AIM OF THE EXERCISE: Take the line with "maintained in years" as the first line and the last line of the data as the final one. Write out those lines exactly, and no others.

Collection entries:
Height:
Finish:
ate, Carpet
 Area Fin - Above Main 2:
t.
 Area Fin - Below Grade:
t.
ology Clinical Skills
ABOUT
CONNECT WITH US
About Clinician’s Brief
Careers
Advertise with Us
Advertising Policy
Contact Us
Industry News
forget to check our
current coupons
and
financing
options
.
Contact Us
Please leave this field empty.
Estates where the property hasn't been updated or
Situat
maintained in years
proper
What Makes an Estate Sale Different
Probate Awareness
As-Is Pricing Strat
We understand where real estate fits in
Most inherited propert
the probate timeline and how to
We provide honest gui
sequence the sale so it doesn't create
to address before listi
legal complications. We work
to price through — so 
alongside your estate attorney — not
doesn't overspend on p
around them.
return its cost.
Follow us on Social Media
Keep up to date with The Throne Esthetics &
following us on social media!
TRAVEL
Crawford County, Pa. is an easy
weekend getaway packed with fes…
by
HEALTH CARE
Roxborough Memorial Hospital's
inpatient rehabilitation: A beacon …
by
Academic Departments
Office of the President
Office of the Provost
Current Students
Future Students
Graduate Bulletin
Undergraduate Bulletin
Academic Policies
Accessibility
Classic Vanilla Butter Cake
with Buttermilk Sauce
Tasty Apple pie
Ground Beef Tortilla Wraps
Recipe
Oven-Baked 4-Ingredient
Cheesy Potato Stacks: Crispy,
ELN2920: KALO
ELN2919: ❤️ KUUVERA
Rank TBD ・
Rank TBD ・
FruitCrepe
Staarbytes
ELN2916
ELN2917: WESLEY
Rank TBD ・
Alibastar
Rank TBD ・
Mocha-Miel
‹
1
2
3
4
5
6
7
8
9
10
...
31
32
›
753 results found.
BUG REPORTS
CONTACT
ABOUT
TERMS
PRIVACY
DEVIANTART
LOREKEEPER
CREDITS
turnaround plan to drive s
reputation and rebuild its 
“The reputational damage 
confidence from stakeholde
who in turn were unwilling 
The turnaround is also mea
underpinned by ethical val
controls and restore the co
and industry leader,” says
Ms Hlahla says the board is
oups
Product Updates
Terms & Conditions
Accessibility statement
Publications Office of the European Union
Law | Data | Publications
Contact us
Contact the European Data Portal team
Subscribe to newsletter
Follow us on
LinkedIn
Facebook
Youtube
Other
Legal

SOLVED PROBLEM:
maintained in years
proper
What Makes an Estate Sale Different
Probate Awareness
As-Is Pricing Strat
We understand where real estate fits in
Most inherited propert
the probate timeline and how to
We provide honest gui
sequence the sale so it doesn't create
to address before listi
legal complications. We work
to price through — so 
alongside your estate attorney — not
doesn't overspend on p
around them.
return its cost.
Follow us on Social Media
Keep up to date with The Throne Esthetics &
following us on social media!
TRAVEL
Crawford County, Pa. is an easy
weekend getaway packed with fes…
by
HEALTH CARE
Roxborough Memorial Hospital's
inpatient rehabilitation: A beacon …
by
Academic Departments
Office of the President
Office of the Provost
Current Students
Future Students
Graduate Bulletin
Undergraduate Bulletin
Academic Policies
Accessibility
Classic Vanilla Butter Cake
with Buttermilk Sauce
Tasty Apple pie
Ground Beef Tortilla Wraps
Recipe
Oven-Baked 4-Ingredient
Cheesy Potato Stacks: Crispy,
ELN2920: KALO
ELN2919: ❤️ KUUVERA
Rank TBD ・
Rank TBD ・
FruitCrepe
Staarbytes
ELN2916
ELN2917: WESLEY
Rank TBD ・
Alibastar
Rank TBD ・
Mocha-Miel
‹
1
2
3
4
5
6
7
8
9
10
...
31
32
›
753 results found.
BUG REPORTS
CONTACT
ABOUT
TERMS
PRIVACY
DEVIANTART
LOREKEEPER
CREDITS
turnaround plan to drive s
reputation and rebuild its 
“The reputational damage 
confidence from stakeholde
who in turn were unwilling 
The turnaround is also mea
underpinned by ethical val
controls and restore the co
and industry leader,” says
Ms Hlahla says the board is
oups
Product Updates
Terms & Conditions
Accessibility statement
Publications Office of the European Union
Law | Data | Publications
Contact us
Contact the European Data Portal team
Subscribe to newsletter
Follow us on
LinkedIn
Facebook
Youtube
Other
Legal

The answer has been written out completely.